## start WORKING DATA

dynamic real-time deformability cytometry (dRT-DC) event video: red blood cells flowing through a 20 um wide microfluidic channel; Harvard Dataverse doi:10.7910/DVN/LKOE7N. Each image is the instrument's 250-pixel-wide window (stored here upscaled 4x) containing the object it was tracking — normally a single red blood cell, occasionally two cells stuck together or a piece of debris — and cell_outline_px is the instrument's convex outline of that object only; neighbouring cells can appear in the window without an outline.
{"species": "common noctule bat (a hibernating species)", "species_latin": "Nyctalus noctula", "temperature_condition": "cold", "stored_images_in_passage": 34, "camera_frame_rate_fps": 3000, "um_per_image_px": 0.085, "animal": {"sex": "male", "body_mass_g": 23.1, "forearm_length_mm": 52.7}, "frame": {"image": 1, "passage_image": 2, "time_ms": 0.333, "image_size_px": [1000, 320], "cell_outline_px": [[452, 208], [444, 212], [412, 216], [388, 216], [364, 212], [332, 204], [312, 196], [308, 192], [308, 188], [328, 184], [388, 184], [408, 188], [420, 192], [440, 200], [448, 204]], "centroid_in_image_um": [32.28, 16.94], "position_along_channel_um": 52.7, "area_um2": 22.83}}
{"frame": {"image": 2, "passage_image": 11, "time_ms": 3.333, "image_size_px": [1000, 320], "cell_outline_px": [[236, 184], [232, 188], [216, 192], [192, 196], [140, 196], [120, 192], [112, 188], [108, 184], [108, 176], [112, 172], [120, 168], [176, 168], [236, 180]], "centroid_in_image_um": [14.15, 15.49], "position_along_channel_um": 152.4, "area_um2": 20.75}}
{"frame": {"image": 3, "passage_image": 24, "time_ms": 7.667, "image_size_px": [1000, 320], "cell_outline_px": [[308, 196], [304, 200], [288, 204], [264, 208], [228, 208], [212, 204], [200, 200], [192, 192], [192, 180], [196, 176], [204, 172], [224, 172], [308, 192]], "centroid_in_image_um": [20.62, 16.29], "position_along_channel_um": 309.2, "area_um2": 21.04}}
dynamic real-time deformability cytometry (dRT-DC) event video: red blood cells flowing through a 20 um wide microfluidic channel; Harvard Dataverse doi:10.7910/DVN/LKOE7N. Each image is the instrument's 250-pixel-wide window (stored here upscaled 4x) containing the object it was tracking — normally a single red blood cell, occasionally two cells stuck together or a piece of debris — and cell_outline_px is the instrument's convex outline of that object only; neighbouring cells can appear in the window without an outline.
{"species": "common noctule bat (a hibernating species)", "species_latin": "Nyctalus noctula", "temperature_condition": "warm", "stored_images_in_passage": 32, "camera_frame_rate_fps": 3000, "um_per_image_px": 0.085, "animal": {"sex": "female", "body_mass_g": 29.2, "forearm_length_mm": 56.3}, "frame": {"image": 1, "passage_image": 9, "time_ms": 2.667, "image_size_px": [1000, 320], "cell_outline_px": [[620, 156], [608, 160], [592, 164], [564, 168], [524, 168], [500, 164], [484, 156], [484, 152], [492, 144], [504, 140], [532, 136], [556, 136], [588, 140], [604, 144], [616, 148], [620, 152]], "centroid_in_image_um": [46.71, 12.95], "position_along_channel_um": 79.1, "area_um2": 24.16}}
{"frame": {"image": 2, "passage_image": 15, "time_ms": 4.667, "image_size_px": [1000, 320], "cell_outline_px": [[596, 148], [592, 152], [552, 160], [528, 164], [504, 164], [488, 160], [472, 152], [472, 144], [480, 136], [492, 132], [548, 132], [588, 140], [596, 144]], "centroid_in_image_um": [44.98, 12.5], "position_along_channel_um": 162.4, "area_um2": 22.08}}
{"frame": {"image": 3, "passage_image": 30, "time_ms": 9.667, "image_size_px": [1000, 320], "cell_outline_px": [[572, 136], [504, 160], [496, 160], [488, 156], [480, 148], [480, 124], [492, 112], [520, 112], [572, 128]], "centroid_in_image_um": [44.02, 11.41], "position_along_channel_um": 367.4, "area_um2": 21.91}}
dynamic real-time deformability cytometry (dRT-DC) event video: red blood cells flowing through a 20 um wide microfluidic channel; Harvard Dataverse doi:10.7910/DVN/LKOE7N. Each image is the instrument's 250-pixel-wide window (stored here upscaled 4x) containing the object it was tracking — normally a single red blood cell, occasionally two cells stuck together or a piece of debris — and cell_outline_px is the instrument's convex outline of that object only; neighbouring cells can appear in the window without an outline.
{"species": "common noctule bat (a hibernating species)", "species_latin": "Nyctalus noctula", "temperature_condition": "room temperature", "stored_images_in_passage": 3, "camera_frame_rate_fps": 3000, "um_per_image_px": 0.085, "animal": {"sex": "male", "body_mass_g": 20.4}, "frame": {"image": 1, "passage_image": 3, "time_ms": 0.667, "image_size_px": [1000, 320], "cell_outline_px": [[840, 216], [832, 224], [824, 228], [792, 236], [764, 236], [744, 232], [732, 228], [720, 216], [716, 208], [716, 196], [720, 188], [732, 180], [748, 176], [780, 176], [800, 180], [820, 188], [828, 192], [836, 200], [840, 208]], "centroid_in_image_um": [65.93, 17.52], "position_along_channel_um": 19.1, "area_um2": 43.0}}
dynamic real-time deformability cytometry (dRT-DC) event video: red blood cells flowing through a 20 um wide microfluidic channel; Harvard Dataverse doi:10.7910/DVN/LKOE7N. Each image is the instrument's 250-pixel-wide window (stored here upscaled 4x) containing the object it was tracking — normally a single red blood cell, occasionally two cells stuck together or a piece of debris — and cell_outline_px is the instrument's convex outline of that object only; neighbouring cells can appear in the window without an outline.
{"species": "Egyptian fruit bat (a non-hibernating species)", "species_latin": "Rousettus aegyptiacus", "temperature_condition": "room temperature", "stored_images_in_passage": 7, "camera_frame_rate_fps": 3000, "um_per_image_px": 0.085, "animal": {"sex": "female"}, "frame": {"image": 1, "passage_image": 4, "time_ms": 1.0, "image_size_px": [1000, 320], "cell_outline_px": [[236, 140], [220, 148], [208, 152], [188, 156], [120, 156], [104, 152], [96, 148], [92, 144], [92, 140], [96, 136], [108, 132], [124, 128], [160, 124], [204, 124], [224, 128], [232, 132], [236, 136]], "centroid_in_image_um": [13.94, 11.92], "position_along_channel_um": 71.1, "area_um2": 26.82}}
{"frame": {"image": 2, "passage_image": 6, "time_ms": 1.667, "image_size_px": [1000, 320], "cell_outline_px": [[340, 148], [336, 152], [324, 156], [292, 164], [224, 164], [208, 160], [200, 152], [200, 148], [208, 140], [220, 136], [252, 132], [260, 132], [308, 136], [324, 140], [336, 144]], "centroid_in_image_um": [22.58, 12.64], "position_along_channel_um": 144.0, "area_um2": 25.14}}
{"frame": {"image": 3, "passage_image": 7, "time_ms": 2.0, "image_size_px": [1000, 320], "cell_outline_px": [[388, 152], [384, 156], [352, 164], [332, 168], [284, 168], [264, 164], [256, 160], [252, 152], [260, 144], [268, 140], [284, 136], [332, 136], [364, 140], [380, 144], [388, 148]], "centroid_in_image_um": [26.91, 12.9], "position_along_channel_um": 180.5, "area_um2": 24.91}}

## end WORKING DATA

> [PROBLEM DESCRIPTION]
Copy out the full set of records precisely, leaving nothing out.

> [TASK RESPONSE]
dynamic real-time deformability cytometry (dRT-DC) event video: red blood cells flowing through a 20 um wide microfluidic channel; Harvard Dataverse doi:10.7910/DVN/LKOE7N. Each image is the instrument's 250-pixel-wide window (stored here upscaled 4x) containing the object it was tracking — normally a single red blood cell, occasionally two cells stuck together or a piece of debris — and cell_outline_px is the instrument's convex outline of that object only; neighbouring cells can appear in the window without an outline.
{"species": "common noctule bat (a hibernating species)", "species_latin": "Nyctalus noctula", "temperature_condition": "cold", "stored_images_in_passage": 34, "camera_frame_rate_fps": 3000, "um_per_image_px": 0.085, "animal": {"sex": "male", "body_mass_g": 23.1, "forearm_length_mm": 52.7}, "frame": {"image": 1, "passage_image": 2, "time_ms": 0.333, "image_size_px": [1000, 320], "cell_outline_px": [[452, 208], [444, 212], [412, 216], [388, 216], [364, 212], [332, 204], [312, 196], [308, 192], [308, 188], [328, 184], [388, 184], [408, 188], [420, 192], [440, 200], [448, 204]], "centroid_in_image_um": [32.28, 16.94], "position_along_channel_um": 52.7, "area_um2": 22.83}}
{"frame": {"image": 2, "passage_image": 11, "time_ms": 3.333, "image_size_px": [1000, 320], "cell_outline_px": [[236, 184], [232, 188], [216, 192], [192, 196], [140, 196], [120, 192], [112, 188], [108, 184], [108, 176], [112, 172], [120, 168], [176, 168], [236, 180]], "centroid_in_image_um": [14.15, 15.49], "position_along_channel_um": 152.4, "area_um2": 20.75}}
{"frame": {"image": 3, "passage_image": 24, "time_ms": 7.667, "image_size_px": [1000, 320], "cell_outline_px": [[308, 196], [304, 200], [288, 204], [264, 208], [228, 208], [212, 204], [200, 200], [192, 192], [192, 180], [196, 176], [204, 172], [224, 172], [308, 192]], "centroid_in_image_um": [20.62, 16.29], "position_along_channel_um": 309.2, "area_um2": 21.04}}
dynamic real-time deformability cytometry (dRT-DC) event video: red blood cells flowing through a 20 um wide microfluidic channel; Harvard Dataverse doi:10.7910/DVN/LKOE7N. Each image is the instrument's 250-pixel-wide window (stored here upscaled 4x) containing the object it was tracking — normally a single red blood cell, occasionally two cells stuck together or a piece of debris — and cell_outline_px is the instrument's convex outline of that object only; neighbouring cells can appear in the window without an outline.
{"species": "common noctule bat (a hibernating species)", "species_latin": "Nyctalus noctula", "temperature_condition": "warm", "stored_images_in_passage": 32, "camera_frame_rate_fps": 3000, "um_per_image_px": 0.085, "animal": {"sex": "female", "body_mass_g": 29.2, "forearm_length_mm": 56.3}, "frame": {"image": 1, "passage_image": 9, "time_ms": 2.667, "image_size_px": [1000, 320], "cell_outline_px": [[620, 156], [608, 160], [592, 164], [564, 168], [524, 168], [500, 164], [484, 156], [484, 152], [492, 144], [504, 140], [532, 136], [556, 136], [588, 140], [604, 144], [616, 148], [620, 152]], "centroid_in_image_um": [46.71, 12.95], "position_along_channel_um": 79.1, "area_um2": 24.16}}
{"frame": {"image": 2, "passage_image": 15, "time_ms": 4.667, "image_size_px": [1000, 320], "cell_outline_px": [[596, 148], [592, 152], [552, 160], [528, 164], [504, 164], [488, 160], [472, 152], [472, 144], [480, 136], [492, 132], [548, 132], [588, 140], [596, 144]], "centroid_in_image_um": [44.98, 12.5], "position_along_channel_um": 162.4, "area_um2": 22.08}}
{"frame": {"image": 3, "passage_image": 30, "time_ms": 9.667, "image_size_px": [1000, 320], "cell_outline_px": [[572, 136], [504, 160], [496, 160], [488, 156], [480, 148], [480, 124], [492, 112], [520, 112], [572, 128]], "centroid_in_image_um": [44.02, 11.41], "position_along_channel_um": 367.4, "area_um2": 21.91}}
dynamic real-time deformability cytometry (dRT-DC) event video: red blood cells flowing through a 20 um wide microfluidic channel; Harvard Dataverse doi:10.7910/DVN/LKOE7N. Each image is the instrument's 250-pixel-wide window (stored here upscaled 4x) containing the object it was tracking — normally a single red blood cell, occasionally two cells stuck together or a piece of debris — and cell_outline_px is the instrument's convex outline of that object only; neighbouring cells can appear in the window without an outline.
{"species": "common noctule bat (a hibernating species)", "species_latin": "Nyctalus noctula", "temperature_condition": "room temperature", "stored_images_in_passage": 3, "camera_frame_rate_fps": 3000, "um_per_image_px": 0.085, "animal": {"sex": "male", "body_mass_g": 20.4}, "frame": {"image": 1, "passage_image": 3, "time_ms": 0.667, "image_size_px": [1000, 320], "cell_outline_px": [[840, 216], [832, 224], [824, 228], [792, 236], [764, 236], [744, 232], [732, 228], [720, 216], [716, 208], [716, 196], [720, 188], [732, 180], [748, 176], [780, 176], [800, 180], [820, 188], [828, 192], [836, 200], [840, 208]], "centroid_in_image_um": [65.93, 17.52], "position_along_channel_um": 19.1, "area_um2": 43.0}}
dynamic real-time deformability cytometry (dRT-DC) event video: red blood cells flowing through a 20 um wide microfluidic channel; Harvard Dataverse doi:10.7910/DVN/LKOE7N. Each image is the instrument's 250-pixel-wide window (stored here upscaled 4x) containing the object it was tracking — normally a single red blood cell, occasionally two cells stuck together or a piece of debris — and cell_outline_px is the instrument's convex outline of that object only; neighbouring cells can appear in the window without an outline.
{"species": "Egyptian fruit bat (a non-hibernating species)", "species_latin": "Rousettus aegyptiacus", "temperature_condition": "room temperature", "stored_images_in_passage": 7, "camera_frame_rate_fps": 3000, "um_per_image_px": 0.085, "animal": {"sex": "female"}, "frame": {"image": 1, "passage_image": 4, "time_ms": 1.0, "image_size_px": [1000, 320], "cell_outline_px": [[236, 140], [220, 148], [208, 152], [188, 156], [120, 156], [104, 152], [96, 148], [92, 144], [92, 140], [96, 136], [108, 132], [124, 128], [160, 124], [204, 124], [224, 128], [232, 132], [236, 136]], "centroid_in_image_um": [13.94, 11.92], "position_along_channel_um": 71.1, "area_um2": 26.82}}
{"frame": {"image": 2, "passage_image": 6, "time_ms": 1.667, "image_size_px": [1000, 320], "cell_outline_px": [[340, 148], [336, 152], [324, 156], [292, 164], [224, 164], [208, 160], [200, 152], [200, 148], [208, 140], [220, 136], [252, 132], [260, 132], [308, 136], [324, 140], [336, 144]], "centroid_in_image_um": [22.58, 12.64], "position_along_channel_um": 144.0, "area_um2": 25.14}}
{"frame": {"image": 3, "passage_image": 7, "time_ms": 2.0, "image_size_px": [1000, 320], "cell_outline_px": [[388, 152], [384, 156], [352, 164], [332, 168], [284, 168], [264, 164], [256, 160], [252, 152], [260, 144], [268, 140], [284, 136], [332, 136], [364, 140], [380, 144], [388, 148]], "centroid_in_image_um": [26.91, 12.9], "position_along_channel_um": 180.5, "area_um2": 24.91}}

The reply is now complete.